ОН прислонился к металлическому шкафу для документов.
– Брось, Марк. Если хочешь знать, у нас уходит чертова уйма времени, чтобы отыскать их родственников и передать им деньги, потому что эти старики не оставляют завещаний. Иногда родственники находятся, но и те весьма удивляются, когда узнают, что им досталось наследство от какого-то старика «седьмая вода на киселе», которого они даже не помнят. А все другие так и невостребованные состояния в конечном итоге отходят государству.
– Ну, это было всего лишь предположение.
Я открыл самую старую банковскую книжку.
– Лу, а кто-нибудь проверял чернила на подлинность?
– Зачем? Мы проверяли банковские записи. Они настоящие, если это то, на что ты намекаешь.
– Я еще не знаю, на что я намекаю, – заметил я. – Но я хотел бы провести независимую экспертизу, это не займет много времени.

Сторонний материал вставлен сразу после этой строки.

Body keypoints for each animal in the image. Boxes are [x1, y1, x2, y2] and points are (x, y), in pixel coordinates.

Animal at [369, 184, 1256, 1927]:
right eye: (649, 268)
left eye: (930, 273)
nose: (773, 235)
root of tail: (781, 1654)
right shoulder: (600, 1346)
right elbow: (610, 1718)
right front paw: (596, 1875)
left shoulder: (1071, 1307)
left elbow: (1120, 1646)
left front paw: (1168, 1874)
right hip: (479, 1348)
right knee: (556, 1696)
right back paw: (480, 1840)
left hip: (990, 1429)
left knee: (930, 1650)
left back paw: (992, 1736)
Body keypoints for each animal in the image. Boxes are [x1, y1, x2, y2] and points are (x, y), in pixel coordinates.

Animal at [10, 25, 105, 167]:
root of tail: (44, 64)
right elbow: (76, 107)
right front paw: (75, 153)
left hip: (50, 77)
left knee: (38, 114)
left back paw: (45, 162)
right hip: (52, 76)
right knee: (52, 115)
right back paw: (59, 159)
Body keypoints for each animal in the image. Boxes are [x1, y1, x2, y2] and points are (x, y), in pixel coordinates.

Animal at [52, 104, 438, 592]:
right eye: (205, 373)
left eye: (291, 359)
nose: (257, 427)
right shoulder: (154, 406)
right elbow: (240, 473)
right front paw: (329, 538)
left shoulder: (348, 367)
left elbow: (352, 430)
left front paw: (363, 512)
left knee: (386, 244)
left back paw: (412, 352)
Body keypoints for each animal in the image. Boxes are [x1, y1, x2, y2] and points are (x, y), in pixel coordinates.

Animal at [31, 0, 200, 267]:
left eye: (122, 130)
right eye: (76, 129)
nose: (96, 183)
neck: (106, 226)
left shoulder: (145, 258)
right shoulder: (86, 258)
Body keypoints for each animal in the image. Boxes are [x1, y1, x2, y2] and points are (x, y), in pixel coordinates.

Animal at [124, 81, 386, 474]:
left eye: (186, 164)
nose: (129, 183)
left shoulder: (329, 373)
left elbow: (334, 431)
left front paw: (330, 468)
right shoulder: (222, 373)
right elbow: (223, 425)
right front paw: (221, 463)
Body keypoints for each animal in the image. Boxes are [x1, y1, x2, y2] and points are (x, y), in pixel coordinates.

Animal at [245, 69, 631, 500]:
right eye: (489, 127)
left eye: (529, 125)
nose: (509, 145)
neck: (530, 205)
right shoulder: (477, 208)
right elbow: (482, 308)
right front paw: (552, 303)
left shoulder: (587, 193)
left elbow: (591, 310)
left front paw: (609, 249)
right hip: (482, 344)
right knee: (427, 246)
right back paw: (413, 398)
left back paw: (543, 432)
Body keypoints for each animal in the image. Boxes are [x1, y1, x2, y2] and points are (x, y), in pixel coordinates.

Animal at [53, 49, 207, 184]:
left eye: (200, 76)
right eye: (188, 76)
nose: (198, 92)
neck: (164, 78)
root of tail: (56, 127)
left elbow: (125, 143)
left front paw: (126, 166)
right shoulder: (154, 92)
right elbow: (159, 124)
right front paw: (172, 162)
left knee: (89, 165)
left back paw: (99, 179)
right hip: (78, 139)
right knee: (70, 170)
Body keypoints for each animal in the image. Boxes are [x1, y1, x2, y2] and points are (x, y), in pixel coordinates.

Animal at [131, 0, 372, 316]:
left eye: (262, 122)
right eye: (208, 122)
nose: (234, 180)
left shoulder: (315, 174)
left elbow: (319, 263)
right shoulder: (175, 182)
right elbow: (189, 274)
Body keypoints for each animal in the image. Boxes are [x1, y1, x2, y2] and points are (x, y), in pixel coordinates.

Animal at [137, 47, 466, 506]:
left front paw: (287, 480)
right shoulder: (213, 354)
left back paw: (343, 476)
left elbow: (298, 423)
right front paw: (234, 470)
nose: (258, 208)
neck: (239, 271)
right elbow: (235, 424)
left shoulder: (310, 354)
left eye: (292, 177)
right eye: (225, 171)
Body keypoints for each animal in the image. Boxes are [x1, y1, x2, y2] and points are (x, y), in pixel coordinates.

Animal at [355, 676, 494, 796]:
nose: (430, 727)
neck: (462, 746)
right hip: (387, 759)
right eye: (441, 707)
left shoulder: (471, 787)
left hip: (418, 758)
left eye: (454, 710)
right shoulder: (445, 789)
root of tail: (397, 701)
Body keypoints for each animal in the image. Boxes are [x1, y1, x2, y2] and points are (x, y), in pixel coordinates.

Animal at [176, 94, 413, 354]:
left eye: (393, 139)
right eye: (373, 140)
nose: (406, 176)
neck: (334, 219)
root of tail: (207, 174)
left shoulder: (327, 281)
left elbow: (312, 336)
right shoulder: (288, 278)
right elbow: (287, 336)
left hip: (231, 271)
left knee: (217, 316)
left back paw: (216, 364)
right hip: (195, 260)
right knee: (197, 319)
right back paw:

– Слушай, Марк! Я готов многое сделать для тебя, но это уже перебор…
Я позволил ему объяснить, почему он не может позволить мне взять книжку, а затем ждал, пока Лу, скрепя сердце, решит, где и как можно провести экспертизу. Все еще ворча, он помог мне выбрать химика из телефонного справочника и сопроводил меня в лабораторию.
– Не думай, ничего личного, – сказал он по дороге. – Дело касается интересов штата, к тому же я расписался за нее и несу ответственность!
– Конечно, конечно, – сказал я, успокаивая его. – Если тебе не интересно, ты можешь даже подождать снаружи.
Он одарил меня одной из тех белозубых улыбок, обычно имеющих успех в женской аудитории.
– Не дождешься, я хочу посмотреть, как ты сядешь в лужу.
Я передал банковскую книжку химику, и мы стали ждать отчета. Когда он был готов, все стало еще более запутанным.
ЧЕРНИЛА оказались аналогичными тем, что использовались полвека назад. Услышав это, Лу Пейп ткнул меня в ребра. Но когда химик сказал, что согласно степени окисления, запись кажется относительно свежей, в пределах от нескольких месяцев до нескольких лет, Лу получил от меня свой тычок обратно. Он не хотел сдаваться и спросил, не мог ли это быть результат необычно заботливого хранения? Химик заметил, что забота заботе рознь: возможно, такой результат можно было бы получить в воздухонепроницаемой камере, наполненной инертным газом, или вовсе в вакууме. Но, поскольку документы таким способом не хранились, Лу был основательно сбит с толку, и я это чувствовал.
Он забрал книжку, и мы вышли на улицу.
– Теперь ты понял, что я имел в виду? – спокойно спросил я, не собираясь давить на него.
– Да, здесь что-то есть, только я не могу понять, что. А ты?
– К сожалению, тоже. В этом не больше смысла, чем во всех подобных случаях вместе взятых.